# Qunatize with GGUF

This notebook is for you to qunatize huggingface models in GGUF formate and upload them to the Hub
GGUF fromat is to run models on the CPU

## Login to Huggingface Hub

In [None]:
!pip install huggingface_hub

In [None]:
from huggingface_hub import notebook_login

noteboo_login()

In [None]:
cache_dir = ''

from google.colab import drive
drive.mount('/content/drive')

In [None]:
import os
cache_dir = "/content/drive/My Drive/huggingface_cache"
os.makedirs(cache_dir, exist_ok=True) # Ensure directory exists

In [None]:
import locale

def getpreferredencoding(do_setlocale = True):
    return "UTF-8"

locale.getpreferredencoding = getpreferredencoding

In [None]:
!pip install -q -U git+https://github.com/huggingface/transformers.git
!pip install -q -U git+https://github.com/huggingface/acclerate.git
!pip install -q -U einops
!pip install numpy==1.24
!pip install sentencepiece==0.1.98

In [None]:
import os
import torch
import torch.nn as nn
from transformers import AutoTokenizer, AutoConfig , AutoModelForCausalLM

## Model Loading

In [None]:
# model_name = "meta-lloma/Llama-2-7b"
model_name = ""

model = AutoModelForCausalLM.from_pretrained(
    model_name, 
    trust_remote_code = True,
    torch_dtype = torch.bfloat16,
    device_map="cpu",
    offload_folder="offload",
    cache_dir = cache_dir
)

In [None]:
!cd cache_dir

In [None]:
!git clone https://github.com/ggerganov/llama.cpp.git

In [None]:
%cd llama.cpp

In [None]:
model.save_pretrained("./models/")

## Download Tokenizer config

In [None]:
import os
import requests

def download_file_from_huggingface(
    model_name,
    filename,
    save_path
):
    url = f"https://huggingface.co/{model_name}/resolve/main/{filename}"
    r = requests.get(url, allow_redirects=True)
    if r.status_code != 200:
        print(f"Error downloading {filename}. HTTP Status Code: {r.status_code}")
        return False
    with open(os.path.join(save_path, filename), "wb") as f:
        f.write(r.content)
    return True

def main():
    files_to_download = [
        "tokenizer.json",
        "tokenizer.model",
        "tokenizer_config.json",
        "special_tokens_map.json",
        "added_tokens_map.json",
    ]
    
    save_path = "./models/"
    if not os.path.exists(save_path):
        os.makedirs(save_path)
        
    for filename in files_to_download:
        success = download_file_from_huggingface(model_name, filename, save_path)
        if success:
            print(f"Successfully downloaded {filename}")
        else:
            print(f"Error downloading {filename}")

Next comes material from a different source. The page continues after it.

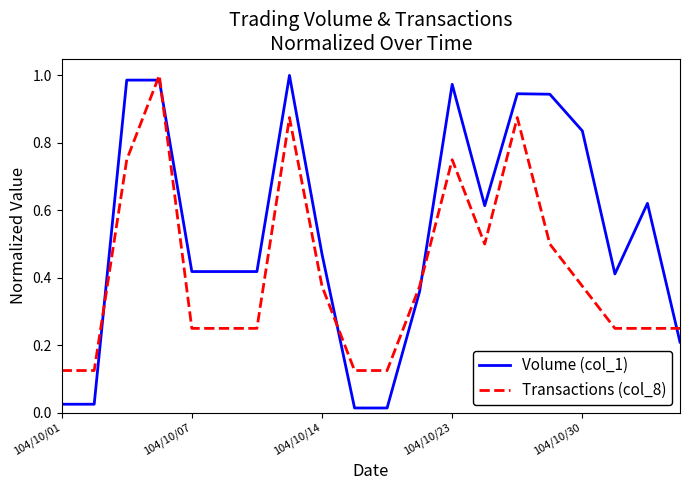

Which series has the largest total across all categories?

Volume (col_1)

if __name__ == "__main__":
    main()

## Converting to GGUF

In [None]:
!apt update -y
!apt install build-essential git cmake libopenblas-dev libeigen3-dev -y

In [None]:
!make LLAMA_OPENBLAS=1

In [None]:
!ls

In [None]:
!python3 -m pip install -r requirements.txt

In [None]:
!python convert.py models/

In [None]:
parts = model_name.split('/')

model_name_pure = parts[1]

quant_type = "Q4_K"
quantized_model = f'models/{model_name_pure}.{quant_type}.gguf'
print(f'Preparing {quantized_model} with {quant_type} quantization.')

import subprocess

command = ["./quantize","models/ggml-model-f16.gguf",quantized_model,quant_type]

subprocess.run(command)

## Push to Hub

In [None]:
from huggingface_hub import HfApi

api = HfApi()

quant_name = model_name.split('/')[-1] + "-GGUF"

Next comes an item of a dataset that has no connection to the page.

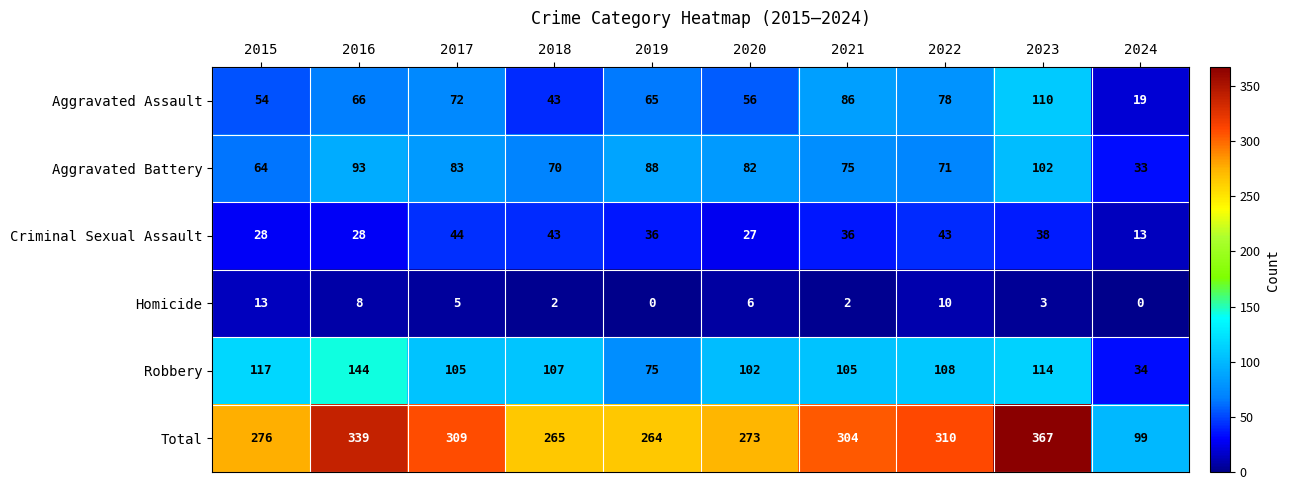

At which label is Aggravated Battery closest to 67?

2015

repo_id = "AdithyaSK/"+ quant_name

base_path = "./models"

local_file_paths = [
    base_path + "/tokenizer.json",
    base_path + "/tokenizer.model",
    base_path + "/tokenizer_config.json",
    base_path + "/special_tokens_map.json",
    base_path + "/ggml-vocab-llama.gguf",
    base_path + "/" + f'{model_name_pure}.{quant_type}.gguf',
]

In [None]:
for local_file_path in local_file_paths:
    
    file_name = local_file_paths.split("/")[-1]
    
    path_in_repo = file_name
    
    api.upload_file(
        path_or_fileobj=local_file_path,        
        path_in_repo=path_in_repo,
        repo_id=repo_id,
        repo_type="model",
    )
    
    print(f"Uploaded {file_name} to {repo_id}")